■ REQUIREMENT: Look through the entries below and report every line that has "objects".

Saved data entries
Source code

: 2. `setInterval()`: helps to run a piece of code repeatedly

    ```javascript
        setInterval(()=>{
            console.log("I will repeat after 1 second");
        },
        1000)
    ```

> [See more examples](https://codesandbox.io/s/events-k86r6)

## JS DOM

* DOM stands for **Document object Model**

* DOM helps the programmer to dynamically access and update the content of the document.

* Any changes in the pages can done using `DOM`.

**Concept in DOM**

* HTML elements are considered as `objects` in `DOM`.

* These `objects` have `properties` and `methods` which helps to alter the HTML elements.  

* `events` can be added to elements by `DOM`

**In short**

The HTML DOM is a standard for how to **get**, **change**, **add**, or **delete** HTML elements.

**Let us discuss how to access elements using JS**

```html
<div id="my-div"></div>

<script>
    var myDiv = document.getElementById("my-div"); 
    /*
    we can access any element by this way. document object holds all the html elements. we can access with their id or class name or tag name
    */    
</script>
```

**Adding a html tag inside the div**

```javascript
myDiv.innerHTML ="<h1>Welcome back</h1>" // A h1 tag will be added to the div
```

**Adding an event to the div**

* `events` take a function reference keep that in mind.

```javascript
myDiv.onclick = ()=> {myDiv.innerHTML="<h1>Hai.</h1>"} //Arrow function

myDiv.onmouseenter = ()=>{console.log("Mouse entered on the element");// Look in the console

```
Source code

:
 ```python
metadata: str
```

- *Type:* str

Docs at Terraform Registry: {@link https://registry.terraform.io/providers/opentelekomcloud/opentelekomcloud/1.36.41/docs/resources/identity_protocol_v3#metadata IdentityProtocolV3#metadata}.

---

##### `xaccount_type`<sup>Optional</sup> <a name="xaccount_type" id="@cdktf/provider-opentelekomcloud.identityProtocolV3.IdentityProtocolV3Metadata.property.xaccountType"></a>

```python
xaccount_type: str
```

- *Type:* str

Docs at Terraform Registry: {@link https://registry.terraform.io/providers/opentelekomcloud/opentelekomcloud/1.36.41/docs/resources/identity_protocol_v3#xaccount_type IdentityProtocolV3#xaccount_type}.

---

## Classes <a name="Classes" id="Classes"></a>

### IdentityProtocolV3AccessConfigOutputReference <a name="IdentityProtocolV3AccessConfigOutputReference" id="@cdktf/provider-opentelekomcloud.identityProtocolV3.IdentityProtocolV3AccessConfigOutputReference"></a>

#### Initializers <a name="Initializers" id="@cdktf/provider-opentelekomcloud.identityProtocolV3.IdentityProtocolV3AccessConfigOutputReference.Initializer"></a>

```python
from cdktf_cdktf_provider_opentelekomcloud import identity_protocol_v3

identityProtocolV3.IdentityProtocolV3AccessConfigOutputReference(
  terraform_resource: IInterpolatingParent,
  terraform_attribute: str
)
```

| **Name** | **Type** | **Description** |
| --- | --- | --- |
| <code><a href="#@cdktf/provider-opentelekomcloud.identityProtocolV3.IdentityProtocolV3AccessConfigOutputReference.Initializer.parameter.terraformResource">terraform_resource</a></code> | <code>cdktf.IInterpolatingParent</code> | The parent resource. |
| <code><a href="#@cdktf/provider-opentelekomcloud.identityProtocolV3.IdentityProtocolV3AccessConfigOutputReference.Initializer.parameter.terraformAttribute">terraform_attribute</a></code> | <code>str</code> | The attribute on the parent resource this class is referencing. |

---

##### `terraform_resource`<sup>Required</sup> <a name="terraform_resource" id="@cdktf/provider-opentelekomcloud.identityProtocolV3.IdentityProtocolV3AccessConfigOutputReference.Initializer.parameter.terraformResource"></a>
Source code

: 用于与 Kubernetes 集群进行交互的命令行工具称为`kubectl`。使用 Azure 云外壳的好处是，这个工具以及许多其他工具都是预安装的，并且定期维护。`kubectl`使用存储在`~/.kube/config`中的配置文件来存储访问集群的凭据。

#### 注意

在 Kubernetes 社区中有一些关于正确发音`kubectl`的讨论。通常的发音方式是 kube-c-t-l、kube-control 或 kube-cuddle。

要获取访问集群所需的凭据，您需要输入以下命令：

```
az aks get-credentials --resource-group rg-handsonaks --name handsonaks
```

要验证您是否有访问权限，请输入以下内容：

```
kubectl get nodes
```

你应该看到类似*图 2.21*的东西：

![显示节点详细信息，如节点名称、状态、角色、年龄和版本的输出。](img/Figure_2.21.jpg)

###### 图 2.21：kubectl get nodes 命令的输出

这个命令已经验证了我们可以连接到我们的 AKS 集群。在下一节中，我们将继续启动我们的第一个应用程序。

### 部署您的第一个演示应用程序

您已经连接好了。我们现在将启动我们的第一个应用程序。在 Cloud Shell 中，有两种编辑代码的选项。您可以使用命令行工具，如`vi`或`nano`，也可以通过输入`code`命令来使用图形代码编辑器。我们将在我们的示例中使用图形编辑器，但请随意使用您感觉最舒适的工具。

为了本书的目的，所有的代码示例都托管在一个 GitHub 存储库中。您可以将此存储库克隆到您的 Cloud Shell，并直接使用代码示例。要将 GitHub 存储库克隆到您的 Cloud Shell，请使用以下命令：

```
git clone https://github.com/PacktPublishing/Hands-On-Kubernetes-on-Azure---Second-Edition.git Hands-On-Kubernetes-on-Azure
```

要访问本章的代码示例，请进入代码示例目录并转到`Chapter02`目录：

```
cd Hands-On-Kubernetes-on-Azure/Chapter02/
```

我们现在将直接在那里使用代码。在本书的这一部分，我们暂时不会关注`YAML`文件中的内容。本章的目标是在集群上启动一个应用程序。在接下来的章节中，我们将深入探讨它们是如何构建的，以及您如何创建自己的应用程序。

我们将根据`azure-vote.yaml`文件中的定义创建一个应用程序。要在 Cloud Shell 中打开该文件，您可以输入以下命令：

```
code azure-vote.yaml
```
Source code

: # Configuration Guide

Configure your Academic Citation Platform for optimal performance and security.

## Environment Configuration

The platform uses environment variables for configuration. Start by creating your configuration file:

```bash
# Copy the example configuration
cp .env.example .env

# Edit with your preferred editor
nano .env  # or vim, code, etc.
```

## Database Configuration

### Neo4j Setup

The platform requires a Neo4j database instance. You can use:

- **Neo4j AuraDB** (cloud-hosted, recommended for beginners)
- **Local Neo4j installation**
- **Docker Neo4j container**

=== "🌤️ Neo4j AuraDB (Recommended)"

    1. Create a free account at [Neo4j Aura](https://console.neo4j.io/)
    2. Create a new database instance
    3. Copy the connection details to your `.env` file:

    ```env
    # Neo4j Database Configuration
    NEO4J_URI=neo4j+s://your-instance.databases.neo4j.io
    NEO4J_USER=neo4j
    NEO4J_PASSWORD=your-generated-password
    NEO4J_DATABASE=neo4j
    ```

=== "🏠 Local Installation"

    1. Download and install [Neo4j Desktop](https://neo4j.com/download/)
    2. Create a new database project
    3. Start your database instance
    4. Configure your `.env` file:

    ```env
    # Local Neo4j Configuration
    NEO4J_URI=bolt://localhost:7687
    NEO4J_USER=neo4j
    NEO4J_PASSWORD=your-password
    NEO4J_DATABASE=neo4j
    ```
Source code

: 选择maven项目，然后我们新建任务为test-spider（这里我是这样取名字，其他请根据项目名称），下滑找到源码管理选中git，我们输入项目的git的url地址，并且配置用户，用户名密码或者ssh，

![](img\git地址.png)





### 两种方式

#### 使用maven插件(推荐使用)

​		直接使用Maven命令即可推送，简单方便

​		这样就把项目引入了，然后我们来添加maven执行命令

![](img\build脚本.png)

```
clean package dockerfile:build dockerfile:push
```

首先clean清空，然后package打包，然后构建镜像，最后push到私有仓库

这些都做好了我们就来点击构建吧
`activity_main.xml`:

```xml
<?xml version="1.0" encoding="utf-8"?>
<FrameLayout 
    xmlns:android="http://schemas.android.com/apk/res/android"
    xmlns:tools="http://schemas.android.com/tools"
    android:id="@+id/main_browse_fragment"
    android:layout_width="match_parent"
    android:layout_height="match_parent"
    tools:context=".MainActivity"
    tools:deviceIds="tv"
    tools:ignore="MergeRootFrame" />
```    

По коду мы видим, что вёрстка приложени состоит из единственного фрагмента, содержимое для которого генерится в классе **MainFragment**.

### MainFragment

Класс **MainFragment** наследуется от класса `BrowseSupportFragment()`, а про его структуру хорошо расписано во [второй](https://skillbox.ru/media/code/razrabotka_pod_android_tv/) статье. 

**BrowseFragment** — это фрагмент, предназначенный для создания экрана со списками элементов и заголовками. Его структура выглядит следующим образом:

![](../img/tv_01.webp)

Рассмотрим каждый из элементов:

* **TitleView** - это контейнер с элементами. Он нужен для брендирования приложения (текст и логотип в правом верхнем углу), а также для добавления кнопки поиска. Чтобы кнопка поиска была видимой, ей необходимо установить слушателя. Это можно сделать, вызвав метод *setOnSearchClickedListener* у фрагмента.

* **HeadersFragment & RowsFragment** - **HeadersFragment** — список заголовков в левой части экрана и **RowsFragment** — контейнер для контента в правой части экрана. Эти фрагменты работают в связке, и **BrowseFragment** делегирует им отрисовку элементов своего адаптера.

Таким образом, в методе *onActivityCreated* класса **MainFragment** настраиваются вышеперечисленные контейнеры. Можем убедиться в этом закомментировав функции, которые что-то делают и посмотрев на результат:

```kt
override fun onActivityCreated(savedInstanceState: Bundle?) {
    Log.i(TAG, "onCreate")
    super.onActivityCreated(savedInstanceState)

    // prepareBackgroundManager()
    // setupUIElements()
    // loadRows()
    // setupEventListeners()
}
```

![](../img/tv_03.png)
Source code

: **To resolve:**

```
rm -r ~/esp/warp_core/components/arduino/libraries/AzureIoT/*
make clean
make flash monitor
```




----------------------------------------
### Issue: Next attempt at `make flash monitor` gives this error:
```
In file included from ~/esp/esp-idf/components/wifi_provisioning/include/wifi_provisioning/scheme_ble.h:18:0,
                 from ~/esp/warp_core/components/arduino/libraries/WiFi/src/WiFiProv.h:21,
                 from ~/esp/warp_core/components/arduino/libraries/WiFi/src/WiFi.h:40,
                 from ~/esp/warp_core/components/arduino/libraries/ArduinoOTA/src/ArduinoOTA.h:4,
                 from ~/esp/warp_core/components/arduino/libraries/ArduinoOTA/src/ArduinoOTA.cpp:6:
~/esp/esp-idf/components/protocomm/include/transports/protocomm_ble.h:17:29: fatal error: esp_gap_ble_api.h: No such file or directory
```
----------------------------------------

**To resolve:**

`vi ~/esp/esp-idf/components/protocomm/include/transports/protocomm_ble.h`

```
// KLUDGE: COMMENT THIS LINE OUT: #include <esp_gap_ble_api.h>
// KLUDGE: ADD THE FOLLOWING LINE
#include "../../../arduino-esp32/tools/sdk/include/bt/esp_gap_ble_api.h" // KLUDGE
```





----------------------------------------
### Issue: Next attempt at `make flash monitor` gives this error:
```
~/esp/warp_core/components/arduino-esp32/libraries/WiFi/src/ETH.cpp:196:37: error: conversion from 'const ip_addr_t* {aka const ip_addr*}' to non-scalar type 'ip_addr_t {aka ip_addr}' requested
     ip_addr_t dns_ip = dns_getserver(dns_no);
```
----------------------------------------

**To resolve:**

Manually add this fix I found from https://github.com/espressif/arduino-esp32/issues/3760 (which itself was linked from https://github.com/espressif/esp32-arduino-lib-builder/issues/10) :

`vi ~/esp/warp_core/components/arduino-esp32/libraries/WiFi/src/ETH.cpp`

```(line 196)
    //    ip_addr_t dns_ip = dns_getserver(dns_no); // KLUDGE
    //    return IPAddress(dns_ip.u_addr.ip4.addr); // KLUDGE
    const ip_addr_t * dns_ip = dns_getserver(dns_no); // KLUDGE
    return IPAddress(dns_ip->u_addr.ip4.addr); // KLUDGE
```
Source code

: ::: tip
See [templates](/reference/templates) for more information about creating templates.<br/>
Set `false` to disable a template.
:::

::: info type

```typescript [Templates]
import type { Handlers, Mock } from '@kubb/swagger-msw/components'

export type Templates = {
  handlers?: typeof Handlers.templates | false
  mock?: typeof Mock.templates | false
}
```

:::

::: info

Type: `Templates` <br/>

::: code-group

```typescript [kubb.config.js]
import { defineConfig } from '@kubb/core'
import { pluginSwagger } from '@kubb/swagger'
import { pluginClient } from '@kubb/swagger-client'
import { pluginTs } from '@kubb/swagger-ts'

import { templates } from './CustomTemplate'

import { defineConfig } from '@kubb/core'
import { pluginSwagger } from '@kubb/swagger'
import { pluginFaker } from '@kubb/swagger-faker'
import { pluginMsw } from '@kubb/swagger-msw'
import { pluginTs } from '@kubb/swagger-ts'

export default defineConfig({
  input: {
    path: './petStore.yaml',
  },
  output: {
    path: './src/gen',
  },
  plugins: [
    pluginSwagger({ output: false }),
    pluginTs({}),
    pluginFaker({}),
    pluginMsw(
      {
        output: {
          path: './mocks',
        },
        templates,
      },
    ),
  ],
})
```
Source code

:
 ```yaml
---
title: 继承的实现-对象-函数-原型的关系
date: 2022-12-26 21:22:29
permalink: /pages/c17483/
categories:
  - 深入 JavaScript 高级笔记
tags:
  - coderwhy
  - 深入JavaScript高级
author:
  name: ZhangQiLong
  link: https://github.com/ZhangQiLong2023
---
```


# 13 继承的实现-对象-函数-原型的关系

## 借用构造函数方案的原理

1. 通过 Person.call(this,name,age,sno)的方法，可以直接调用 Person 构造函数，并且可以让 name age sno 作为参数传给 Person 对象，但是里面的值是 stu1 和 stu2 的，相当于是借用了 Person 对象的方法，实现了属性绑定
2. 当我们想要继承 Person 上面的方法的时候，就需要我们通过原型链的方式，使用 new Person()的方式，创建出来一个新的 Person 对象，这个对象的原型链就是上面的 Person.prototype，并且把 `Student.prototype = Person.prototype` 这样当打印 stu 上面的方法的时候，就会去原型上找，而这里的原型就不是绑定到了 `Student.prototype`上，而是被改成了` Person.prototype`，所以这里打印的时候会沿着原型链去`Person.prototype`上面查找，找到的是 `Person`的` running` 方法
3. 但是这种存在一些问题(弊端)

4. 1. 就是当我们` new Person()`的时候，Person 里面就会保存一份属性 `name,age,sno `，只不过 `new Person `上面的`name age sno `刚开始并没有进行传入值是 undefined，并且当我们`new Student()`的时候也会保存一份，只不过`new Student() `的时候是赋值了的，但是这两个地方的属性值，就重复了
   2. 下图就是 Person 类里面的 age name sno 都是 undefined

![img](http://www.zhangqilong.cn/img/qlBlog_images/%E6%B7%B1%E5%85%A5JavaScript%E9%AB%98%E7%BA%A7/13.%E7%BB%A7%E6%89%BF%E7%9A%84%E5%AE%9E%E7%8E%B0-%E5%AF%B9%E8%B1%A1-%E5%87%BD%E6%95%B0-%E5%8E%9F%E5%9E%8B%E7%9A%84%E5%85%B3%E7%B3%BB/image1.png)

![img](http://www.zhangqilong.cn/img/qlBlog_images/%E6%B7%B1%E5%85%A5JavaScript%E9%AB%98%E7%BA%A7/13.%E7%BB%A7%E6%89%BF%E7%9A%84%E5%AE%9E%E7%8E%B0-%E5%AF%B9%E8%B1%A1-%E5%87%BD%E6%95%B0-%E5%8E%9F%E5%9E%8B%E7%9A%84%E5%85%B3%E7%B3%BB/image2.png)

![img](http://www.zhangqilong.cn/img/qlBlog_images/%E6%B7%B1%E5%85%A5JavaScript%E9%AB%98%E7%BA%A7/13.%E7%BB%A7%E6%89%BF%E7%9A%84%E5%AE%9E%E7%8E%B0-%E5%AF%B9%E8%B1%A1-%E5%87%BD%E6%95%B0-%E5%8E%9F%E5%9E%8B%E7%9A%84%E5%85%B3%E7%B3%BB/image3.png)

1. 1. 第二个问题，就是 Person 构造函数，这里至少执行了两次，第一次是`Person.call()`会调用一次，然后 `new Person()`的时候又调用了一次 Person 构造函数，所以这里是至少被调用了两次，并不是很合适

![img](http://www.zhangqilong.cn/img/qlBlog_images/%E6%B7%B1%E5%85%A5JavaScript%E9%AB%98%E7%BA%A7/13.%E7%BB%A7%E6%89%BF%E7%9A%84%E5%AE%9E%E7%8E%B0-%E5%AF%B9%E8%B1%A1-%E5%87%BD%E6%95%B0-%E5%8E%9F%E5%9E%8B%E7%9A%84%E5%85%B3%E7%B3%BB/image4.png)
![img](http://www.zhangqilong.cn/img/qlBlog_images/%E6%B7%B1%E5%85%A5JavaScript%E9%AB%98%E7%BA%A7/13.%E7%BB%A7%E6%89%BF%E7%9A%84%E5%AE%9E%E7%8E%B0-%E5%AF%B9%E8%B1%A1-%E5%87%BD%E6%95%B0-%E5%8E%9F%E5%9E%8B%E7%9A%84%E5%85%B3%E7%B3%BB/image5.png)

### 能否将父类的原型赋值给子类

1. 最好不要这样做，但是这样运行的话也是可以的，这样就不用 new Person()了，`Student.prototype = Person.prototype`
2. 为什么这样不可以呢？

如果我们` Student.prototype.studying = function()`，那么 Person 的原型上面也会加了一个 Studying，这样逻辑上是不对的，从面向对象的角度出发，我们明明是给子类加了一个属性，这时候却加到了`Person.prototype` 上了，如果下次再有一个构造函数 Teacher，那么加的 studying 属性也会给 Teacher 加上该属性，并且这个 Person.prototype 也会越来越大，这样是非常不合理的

■ WRITTEN ANSWER:
* HTML elements are considered as `objects` in `DOM`.
* These `objects` have `properties` and `methods` which helps to alter the HTML elements.  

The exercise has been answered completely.